> _WHAT YOU NEED TO DO_:
1. In the Deno thread, translate the sentence "The primary motivation for this is security and isolation." into Spanish.
2. Return each line of the listing that contains the string "image". Treat uppercase and lowercase as different.

> _SELECTED PASSAGE_:
-- Begin --
Use Deno for derivation runtime

psFried commented 1 year ago

The goal is to use Deno instead of NodeJS for executing transform lambdas. The primary motivation for this is security and isolation. The current NodeJS implementation is difficult to sandbox, and Deno has a much better story around that.

Lambdas should be fully sandboxed. There should be no known way for a lambda from one derivation to read or modify any memory related to any other tasks.
We should allow both NodeJS and Deno to co-exist for a while, so that we can transition existing derivations incrementally, and retain the ability to rollback if there's an issue.

psFried commented 1 year ago

I've done some research and playing around with Deno and deno_core and wanted to share some notes on how I see the major pieces fitting together.

Build-time operations

In addition to executing the lambdas at runtime, there's a number of other things that we need to do during builds.

Typechecking
Resolve dependencies
Packaging

Currently, those operations are handled by a mix of npm and tsc. Deno provides all of those operations in a single subcommand called bundle, which emits a single Javascript file with all dependencies inlined. This would be stored in the build database with a DENO_MODULE type in the resources table. Integrating Deno as a library gives a much more low level interface where all those operations are separate. I'd propose that, at least for starting out, we use the CLI for build-time operations. The Deno CLI would be added to our docker image, and the builds would shell out to deno bundle to produce a fully inlinded JS file for each derivation.

Changing the scope of the bundle

Our current NPM modules are scoped to the build. That is, there is a single npm module that includes the code for all the derivations within a given build. As part of our move to Deno, we should change the scope of those so that we end up with a separate module (and a separate V8 isolate) for each derivation. Having a separate isolate per derivation allows for better isolation, as the name implies, and also allows multiple derivations from the same build to run in parallel on the same reactor.

Direct invocation seems more efficient, anyway.
It seems desirable to isolate the modules from different tasks, anyway, for a variety of reasons.
We could potentially also use a separate "realm" ("context" in V8 terminology) for each lambda within an isolate, to guard against users who may try to update some global JS state in one lambda invocation and then read it in another.
-- End --
> _SUPPLIED RECORDS_:
-- Begin --
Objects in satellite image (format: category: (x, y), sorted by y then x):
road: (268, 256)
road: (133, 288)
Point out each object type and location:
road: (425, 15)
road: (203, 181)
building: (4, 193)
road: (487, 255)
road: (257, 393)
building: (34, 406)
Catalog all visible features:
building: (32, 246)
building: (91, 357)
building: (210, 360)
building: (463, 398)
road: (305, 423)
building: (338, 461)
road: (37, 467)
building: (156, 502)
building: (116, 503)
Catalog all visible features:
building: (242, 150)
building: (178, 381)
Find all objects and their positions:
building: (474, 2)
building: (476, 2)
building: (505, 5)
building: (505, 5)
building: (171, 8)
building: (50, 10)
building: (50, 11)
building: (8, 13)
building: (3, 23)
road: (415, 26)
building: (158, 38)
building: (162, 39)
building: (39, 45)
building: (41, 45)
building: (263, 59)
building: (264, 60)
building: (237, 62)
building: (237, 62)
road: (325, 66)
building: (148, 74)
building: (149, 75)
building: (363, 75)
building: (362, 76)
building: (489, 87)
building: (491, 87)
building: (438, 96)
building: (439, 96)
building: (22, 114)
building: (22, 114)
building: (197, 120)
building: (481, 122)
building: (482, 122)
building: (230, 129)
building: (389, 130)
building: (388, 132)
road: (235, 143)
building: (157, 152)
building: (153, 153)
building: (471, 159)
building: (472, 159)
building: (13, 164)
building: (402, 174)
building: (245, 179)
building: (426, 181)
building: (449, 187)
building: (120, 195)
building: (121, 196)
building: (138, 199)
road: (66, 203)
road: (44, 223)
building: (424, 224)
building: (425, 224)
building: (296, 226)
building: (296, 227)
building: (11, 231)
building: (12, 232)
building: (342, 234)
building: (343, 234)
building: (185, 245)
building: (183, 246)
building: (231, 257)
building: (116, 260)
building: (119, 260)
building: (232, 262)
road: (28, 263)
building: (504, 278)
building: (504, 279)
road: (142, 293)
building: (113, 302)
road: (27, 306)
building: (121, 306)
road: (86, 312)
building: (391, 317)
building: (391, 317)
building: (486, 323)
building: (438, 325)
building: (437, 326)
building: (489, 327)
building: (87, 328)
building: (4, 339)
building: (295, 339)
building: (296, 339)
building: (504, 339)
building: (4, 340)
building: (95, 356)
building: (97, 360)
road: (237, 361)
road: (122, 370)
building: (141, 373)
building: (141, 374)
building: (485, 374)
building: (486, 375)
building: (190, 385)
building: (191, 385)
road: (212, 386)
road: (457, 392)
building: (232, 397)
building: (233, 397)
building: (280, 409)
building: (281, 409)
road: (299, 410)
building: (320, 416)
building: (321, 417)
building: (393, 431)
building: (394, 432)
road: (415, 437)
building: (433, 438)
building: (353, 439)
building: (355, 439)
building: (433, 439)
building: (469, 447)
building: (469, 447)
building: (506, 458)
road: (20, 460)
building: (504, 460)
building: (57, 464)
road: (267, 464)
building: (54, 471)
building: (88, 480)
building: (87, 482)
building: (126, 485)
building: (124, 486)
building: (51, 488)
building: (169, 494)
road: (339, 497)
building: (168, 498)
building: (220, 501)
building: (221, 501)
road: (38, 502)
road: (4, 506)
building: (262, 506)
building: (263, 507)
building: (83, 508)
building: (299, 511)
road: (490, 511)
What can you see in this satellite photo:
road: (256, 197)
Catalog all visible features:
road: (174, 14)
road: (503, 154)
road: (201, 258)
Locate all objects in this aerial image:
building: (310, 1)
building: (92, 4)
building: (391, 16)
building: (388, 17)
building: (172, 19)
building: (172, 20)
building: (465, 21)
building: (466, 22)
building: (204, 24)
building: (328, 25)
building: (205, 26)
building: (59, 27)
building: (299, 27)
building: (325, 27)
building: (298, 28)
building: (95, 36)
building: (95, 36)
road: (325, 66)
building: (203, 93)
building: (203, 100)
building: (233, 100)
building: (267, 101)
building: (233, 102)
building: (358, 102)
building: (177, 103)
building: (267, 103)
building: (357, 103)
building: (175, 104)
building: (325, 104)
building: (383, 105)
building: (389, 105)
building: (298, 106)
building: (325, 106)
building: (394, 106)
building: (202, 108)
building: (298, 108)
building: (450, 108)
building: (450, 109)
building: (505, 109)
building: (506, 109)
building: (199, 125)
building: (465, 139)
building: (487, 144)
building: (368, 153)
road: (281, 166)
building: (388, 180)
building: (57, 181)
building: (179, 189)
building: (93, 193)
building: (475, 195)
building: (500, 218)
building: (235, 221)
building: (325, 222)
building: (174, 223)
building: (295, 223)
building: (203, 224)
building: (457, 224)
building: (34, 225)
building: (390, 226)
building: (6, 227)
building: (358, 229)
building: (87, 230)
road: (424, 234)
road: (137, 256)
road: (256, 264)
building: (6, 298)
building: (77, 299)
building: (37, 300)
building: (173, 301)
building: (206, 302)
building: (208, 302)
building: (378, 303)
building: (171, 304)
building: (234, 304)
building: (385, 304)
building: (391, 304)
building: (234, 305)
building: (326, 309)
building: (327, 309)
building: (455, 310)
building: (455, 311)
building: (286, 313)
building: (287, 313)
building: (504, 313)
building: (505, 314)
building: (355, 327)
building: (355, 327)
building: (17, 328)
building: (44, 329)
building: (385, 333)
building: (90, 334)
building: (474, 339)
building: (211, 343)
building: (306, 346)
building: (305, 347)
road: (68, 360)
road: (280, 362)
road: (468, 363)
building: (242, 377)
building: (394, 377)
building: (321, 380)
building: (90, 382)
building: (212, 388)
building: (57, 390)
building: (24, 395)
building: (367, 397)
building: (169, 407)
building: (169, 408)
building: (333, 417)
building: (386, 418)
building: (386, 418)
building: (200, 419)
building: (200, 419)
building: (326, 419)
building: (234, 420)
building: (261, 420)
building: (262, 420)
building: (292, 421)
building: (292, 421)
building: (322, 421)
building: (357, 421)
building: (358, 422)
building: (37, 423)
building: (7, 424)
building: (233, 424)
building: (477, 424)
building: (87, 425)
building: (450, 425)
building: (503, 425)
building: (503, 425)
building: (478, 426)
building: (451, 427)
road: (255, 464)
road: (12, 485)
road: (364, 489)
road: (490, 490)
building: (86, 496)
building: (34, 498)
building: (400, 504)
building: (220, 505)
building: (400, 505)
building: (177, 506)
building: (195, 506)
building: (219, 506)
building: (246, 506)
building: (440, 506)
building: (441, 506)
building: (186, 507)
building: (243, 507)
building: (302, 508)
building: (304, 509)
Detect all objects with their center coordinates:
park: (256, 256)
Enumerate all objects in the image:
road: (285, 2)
-- End --
> _SOLUTIONS TO THE TASKS_:
1. La motivación principal de esto es la seguridad y el aislamiento.

2.
Objects in satellite image (format: category: (x, y), sorted by y then x):
Locate all objects in this aerial image:
Enumerate all objects in the image:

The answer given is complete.